We walk back outside. “I think I should take him home with me tonight,” Allan says. “We’ll follow you to the house, get him some things. I’ll call in tomorrow and start arranging for him to go to school in Marshall.”

Robert says, “What?”

Allan says, “You’re going to come live with me.”

Robert says, his voice cracking across the syllables, “For how long?”

“For good, I suppose,” Allan says.

“Is Joyce—” I almost say, “Is Joyce at your place,” but I can’t ask that.

“Joyce left early; she’s got to go to work tomorrow,” Allan says, and he looks off across the parking lot, his mouth pursed. This is a problem for him, a monkey wrench.

I start to reach out and say “I’m sorry” again, and tears well up, again.

“What about school?” Robert asks. “I’ve got to go to school tomorrow. I’ve got an algebra test on Tuesday!”

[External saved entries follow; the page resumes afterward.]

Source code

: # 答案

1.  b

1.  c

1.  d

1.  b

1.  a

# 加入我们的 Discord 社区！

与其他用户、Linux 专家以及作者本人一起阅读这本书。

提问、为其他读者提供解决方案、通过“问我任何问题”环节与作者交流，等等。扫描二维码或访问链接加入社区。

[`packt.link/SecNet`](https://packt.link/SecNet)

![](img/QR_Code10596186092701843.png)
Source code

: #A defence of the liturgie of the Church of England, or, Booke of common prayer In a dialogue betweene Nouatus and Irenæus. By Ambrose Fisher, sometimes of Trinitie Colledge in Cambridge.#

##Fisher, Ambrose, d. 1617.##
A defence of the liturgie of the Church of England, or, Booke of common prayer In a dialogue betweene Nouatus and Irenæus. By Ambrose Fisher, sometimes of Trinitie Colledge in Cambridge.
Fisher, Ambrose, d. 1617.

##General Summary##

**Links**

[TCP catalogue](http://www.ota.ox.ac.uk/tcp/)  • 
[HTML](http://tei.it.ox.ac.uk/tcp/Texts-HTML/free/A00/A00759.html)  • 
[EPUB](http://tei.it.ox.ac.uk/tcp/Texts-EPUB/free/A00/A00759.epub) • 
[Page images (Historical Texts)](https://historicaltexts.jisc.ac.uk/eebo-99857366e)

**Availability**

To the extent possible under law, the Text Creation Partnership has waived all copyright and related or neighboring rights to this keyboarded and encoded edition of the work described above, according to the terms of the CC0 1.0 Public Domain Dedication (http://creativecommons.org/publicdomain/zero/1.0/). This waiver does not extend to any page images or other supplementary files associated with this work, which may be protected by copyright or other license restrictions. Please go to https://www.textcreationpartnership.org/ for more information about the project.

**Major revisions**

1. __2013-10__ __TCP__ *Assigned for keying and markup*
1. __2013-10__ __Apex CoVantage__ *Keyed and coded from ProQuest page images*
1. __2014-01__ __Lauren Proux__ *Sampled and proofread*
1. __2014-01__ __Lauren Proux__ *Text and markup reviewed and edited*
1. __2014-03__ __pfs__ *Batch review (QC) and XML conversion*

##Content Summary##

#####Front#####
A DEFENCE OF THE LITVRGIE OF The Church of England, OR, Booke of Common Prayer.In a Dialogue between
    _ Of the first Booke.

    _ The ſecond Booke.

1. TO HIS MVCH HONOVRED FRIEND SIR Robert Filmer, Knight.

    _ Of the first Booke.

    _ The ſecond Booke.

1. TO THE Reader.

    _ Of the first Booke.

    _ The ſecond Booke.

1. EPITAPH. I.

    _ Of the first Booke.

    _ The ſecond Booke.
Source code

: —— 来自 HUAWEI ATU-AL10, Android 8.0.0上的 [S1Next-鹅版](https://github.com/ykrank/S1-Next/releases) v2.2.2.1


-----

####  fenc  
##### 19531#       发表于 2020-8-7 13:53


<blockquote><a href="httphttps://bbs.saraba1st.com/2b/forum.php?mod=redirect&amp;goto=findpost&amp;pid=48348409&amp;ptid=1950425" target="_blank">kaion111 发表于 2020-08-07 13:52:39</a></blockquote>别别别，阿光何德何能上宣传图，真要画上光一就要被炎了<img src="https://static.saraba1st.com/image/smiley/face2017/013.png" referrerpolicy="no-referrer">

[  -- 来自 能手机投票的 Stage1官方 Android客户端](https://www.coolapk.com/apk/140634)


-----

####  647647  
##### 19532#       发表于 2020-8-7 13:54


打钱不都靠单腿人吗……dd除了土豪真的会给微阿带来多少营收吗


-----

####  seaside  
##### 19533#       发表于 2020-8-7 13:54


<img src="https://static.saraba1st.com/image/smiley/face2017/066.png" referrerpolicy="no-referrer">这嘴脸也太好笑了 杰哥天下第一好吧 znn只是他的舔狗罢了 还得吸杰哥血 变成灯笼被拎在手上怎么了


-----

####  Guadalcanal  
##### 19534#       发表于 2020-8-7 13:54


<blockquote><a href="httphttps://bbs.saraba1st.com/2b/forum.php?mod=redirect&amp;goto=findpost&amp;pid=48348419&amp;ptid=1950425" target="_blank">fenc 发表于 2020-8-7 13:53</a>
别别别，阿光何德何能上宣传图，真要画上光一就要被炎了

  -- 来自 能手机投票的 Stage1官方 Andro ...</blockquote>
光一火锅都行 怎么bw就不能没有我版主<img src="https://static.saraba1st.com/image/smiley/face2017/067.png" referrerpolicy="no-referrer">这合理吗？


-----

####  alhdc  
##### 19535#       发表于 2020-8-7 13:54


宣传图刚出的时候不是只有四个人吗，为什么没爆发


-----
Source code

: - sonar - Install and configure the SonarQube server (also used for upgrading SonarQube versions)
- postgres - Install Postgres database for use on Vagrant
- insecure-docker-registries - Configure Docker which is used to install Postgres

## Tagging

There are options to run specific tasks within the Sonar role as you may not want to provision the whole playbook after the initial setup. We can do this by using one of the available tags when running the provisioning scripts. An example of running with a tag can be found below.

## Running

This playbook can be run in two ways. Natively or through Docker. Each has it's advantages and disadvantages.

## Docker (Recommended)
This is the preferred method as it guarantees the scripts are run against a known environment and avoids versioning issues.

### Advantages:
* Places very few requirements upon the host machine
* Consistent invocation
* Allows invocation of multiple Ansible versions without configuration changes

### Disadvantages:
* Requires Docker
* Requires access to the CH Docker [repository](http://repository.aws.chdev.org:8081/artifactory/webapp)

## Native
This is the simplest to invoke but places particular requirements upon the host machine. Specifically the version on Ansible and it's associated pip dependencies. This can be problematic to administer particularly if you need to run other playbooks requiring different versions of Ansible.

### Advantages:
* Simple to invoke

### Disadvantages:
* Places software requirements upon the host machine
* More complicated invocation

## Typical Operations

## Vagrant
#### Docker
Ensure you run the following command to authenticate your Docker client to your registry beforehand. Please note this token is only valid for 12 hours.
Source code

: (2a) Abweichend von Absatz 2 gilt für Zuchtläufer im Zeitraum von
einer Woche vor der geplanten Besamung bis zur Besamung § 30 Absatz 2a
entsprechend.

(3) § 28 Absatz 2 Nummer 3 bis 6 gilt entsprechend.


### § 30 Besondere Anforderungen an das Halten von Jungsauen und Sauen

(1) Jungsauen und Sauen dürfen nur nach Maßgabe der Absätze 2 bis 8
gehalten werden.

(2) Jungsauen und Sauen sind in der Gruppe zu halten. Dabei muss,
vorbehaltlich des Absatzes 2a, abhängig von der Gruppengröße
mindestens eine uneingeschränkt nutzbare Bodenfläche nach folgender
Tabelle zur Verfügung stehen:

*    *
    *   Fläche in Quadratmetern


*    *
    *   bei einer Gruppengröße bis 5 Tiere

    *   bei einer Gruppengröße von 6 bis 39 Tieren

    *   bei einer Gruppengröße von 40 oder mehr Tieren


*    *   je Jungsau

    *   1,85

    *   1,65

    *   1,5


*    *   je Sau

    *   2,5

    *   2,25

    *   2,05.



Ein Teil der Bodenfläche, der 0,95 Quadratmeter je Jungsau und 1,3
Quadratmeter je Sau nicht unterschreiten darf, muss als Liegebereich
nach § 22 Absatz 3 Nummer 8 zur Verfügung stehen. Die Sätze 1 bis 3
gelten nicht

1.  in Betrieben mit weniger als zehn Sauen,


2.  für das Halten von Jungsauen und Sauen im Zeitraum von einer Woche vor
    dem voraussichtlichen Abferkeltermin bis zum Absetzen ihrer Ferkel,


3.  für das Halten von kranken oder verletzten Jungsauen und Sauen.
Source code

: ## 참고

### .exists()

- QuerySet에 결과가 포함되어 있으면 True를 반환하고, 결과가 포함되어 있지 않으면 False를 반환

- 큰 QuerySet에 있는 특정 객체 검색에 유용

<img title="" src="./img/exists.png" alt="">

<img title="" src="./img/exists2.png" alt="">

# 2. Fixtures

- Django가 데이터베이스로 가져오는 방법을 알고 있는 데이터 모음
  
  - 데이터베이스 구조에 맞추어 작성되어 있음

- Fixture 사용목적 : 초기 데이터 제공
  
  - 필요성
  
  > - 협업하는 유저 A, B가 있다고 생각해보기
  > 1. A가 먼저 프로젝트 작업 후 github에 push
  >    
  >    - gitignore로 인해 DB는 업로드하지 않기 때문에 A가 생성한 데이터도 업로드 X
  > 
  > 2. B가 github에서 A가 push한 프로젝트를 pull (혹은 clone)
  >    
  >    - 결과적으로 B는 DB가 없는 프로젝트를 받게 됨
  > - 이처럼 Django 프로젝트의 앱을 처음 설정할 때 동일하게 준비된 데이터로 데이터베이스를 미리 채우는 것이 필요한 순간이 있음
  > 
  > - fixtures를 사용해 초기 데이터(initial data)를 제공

“That,” Allan says quietly, “is the least of your problems.”

“What about my friends!” Robert says. “You can’t do this to me!” I can see his eyes glistening, too. The family that cries together.

“I can,” Allan says, “and I will. Now you’ve put your mother and me through enough. Get in the car.”

“No!” Robert says. “You can’t make me!”

Allan reaches for his arm, to grab him, and Robert slips away, dancing, tall and gangly, and then blindly turns and runs.

I open my mouth, drawing in the breath to shout his name, and he is running, long legs like his father’s, full of health and desperation, running pointlessly. It’s inescapable, what he is running from, but in the instant before I shout his name I am glad, glad to see him running, this boy of mine who will, I think, survive. “Robert!” I shout, at exactly the same time as his father, but Robert is heading down the street, head up, arms pumping. He won’t go far.

“Robert!” his father shouts again.

I am glad, oh so glad. Run, I think joyfully. Run, you sweet bastard. Run!